How to detect UK conflicts

Detecting UK conflicts is the key to achieving a concurrent model that perceives UK conflicts. Issues to consider when implementing UK conflict detection include:

  • The situation of use unique composite key
  • The situation where multiple UK constraints are present.

Overall, the execution steps of UK detection in the UK can be summarized as follows:

  1. Load the schema metadata of tables associated with data and obtain key UK constraint information. It is necessary to cache schema information and ensure consistency here.
  2. Traverse all UK constraints, each of which specifies a set of columns called U for the UK column. For data that needs to be written to the other end, detect the values of columns in set U among them.

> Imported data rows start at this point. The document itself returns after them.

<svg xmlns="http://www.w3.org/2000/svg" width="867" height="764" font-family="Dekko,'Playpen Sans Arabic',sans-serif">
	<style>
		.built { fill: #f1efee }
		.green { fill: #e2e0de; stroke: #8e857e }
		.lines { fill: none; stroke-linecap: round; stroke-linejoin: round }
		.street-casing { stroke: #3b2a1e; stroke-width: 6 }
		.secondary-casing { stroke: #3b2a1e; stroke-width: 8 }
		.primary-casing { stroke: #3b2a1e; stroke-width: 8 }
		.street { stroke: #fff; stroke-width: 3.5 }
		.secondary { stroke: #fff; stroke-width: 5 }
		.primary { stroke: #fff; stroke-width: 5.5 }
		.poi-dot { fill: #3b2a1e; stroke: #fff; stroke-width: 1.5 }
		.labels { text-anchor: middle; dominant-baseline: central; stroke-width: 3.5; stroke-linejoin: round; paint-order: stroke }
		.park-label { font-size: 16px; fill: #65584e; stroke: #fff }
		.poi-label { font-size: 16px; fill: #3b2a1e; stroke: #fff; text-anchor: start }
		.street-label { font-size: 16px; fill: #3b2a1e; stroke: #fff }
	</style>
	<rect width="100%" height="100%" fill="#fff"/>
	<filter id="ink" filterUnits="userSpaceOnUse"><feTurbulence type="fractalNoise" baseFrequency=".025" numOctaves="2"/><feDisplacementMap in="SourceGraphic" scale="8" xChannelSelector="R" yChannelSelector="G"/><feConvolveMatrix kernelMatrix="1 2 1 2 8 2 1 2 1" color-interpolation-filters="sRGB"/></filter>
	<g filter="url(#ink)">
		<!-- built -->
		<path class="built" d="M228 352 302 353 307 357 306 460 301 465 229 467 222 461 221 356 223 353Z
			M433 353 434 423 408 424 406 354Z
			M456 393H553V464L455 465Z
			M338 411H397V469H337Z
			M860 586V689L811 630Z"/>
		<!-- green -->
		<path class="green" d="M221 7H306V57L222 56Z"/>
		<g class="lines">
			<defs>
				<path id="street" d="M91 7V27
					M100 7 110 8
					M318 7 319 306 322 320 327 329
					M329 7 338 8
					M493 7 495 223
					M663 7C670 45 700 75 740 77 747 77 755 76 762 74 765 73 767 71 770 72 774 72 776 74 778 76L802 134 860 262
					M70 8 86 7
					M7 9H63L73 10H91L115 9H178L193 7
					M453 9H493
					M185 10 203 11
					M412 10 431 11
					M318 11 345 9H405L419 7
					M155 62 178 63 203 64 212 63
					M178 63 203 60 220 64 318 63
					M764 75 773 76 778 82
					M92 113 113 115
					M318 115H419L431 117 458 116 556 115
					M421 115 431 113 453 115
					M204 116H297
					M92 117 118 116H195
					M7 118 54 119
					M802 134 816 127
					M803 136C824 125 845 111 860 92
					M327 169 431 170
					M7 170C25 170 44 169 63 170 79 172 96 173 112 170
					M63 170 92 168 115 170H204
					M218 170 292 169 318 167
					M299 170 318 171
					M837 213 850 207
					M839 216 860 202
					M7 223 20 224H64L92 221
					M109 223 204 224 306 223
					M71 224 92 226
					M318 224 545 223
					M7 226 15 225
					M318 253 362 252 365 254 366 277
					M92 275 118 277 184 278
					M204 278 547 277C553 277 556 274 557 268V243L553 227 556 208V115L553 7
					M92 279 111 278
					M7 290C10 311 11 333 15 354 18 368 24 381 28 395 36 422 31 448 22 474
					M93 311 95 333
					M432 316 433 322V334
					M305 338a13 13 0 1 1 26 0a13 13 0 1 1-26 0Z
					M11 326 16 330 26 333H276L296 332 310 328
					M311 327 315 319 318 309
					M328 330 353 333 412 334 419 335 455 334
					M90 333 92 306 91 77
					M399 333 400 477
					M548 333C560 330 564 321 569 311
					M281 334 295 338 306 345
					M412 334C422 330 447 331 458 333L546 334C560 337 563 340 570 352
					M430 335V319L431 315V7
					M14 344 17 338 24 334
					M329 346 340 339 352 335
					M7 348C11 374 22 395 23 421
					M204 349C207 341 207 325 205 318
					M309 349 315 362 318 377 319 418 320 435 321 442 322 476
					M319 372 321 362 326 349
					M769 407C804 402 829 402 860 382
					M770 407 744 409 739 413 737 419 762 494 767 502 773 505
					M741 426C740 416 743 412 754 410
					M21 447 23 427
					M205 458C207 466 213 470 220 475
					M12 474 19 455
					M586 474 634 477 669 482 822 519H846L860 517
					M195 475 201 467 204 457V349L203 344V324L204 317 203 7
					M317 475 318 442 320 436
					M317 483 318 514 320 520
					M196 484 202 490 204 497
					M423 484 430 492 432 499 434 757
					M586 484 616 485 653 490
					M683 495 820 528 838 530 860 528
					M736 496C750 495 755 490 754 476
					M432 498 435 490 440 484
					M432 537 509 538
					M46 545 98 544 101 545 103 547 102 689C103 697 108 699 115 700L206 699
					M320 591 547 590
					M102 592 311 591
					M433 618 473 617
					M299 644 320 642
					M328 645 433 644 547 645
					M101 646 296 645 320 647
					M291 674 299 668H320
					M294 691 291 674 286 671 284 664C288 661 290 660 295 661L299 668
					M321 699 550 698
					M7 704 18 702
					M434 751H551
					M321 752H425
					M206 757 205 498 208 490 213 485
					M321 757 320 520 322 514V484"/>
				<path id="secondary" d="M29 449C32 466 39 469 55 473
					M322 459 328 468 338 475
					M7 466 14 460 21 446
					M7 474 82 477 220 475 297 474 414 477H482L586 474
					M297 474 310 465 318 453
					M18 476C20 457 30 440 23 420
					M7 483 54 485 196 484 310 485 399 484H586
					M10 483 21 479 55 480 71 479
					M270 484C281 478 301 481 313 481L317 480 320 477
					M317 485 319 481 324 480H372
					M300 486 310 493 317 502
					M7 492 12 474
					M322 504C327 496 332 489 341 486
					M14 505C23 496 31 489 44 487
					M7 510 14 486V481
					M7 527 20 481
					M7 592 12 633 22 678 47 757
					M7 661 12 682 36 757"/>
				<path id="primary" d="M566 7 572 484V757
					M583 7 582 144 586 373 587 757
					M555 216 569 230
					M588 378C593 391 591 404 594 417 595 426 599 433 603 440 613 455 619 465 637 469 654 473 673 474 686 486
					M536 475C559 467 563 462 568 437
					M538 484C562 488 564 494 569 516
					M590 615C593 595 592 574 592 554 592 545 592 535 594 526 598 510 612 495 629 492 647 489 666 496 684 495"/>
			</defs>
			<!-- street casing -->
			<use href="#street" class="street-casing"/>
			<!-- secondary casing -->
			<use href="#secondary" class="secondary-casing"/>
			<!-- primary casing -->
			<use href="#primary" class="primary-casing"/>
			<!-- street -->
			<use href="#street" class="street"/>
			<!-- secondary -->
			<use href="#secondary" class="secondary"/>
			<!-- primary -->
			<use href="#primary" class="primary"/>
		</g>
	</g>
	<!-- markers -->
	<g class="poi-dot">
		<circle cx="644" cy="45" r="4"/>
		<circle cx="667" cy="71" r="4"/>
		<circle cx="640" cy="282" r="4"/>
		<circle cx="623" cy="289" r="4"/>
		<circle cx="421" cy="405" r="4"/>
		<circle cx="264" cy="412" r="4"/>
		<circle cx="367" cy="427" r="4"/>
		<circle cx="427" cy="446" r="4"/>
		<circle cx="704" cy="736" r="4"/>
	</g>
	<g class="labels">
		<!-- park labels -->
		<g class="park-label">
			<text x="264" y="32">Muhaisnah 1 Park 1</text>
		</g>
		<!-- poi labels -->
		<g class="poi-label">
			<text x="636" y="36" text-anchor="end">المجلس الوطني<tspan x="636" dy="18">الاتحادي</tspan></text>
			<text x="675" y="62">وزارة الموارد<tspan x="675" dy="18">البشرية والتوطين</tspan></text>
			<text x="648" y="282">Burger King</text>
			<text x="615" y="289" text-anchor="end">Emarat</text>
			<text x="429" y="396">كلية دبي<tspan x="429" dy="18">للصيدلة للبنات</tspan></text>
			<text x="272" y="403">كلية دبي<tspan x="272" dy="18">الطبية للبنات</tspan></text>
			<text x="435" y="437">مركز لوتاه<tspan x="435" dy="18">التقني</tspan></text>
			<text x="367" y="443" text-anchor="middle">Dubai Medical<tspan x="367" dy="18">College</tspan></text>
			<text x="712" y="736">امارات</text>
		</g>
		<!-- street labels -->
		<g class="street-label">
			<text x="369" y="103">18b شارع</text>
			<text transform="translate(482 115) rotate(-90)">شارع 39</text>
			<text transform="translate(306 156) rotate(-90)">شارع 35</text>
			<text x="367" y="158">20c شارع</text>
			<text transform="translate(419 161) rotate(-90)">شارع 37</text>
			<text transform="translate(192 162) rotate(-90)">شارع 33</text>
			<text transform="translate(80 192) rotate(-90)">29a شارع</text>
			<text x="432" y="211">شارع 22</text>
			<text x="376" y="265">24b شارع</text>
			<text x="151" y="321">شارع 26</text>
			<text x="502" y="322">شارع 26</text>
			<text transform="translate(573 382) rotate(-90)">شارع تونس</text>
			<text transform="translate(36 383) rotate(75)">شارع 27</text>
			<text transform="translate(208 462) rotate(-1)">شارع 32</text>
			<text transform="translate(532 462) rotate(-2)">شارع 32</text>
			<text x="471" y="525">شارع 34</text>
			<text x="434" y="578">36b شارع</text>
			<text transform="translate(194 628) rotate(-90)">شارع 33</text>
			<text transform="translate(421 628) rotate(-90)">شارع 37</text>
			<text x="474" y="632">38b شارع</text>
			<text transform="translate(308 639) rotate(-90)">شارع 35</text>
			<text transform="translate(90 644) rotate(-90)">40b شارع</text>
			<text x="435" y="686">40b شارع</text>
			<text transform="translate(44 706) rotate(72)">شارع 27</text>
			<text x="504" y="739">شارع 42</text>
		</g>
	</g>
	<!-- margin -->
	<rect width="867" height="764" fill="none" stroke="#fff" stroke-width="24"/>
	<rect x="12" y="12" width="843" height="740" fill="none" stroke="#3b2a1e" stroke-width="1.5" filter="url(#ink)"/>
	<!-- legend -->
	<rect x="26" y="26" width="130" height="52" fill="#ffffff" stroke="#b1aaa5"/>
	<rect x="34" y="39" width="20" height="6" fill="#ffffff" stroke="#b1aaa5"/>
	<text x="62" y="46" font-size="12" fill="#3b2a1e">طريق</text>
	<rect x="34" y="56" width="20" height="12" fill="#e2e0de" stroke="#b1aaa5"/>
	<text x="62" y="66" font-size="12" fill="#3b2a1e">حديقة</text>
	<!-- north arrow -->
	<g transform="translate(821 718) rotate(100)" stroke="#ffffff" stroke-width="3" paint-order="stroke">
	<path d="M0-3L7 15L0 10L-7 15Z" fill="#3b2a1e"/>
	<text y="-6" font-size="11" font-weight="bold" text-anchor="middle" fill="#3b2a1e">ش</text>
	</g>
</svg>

If there are cases where identical values exist, it is considered a conflict detection. Put other rows with PK values corresponding to these rows into a conflict queue for subsequent secondary partitioning. Note that during the entire traversal process of UK, when detecting conflicting rows put into a conflict queue, it is still necessary to maintain order and ensure that it does not change the original execution sequence.

Summary

Real-time synchronization of online data is a very important issue when it comes to achieving high-performance writing while perceiving constraint conflicts. Similar problems include how to avoid performance degradation caused by constraint conflicts when encountering PK constraint conflicts. We will share relevant content on this topic in the future.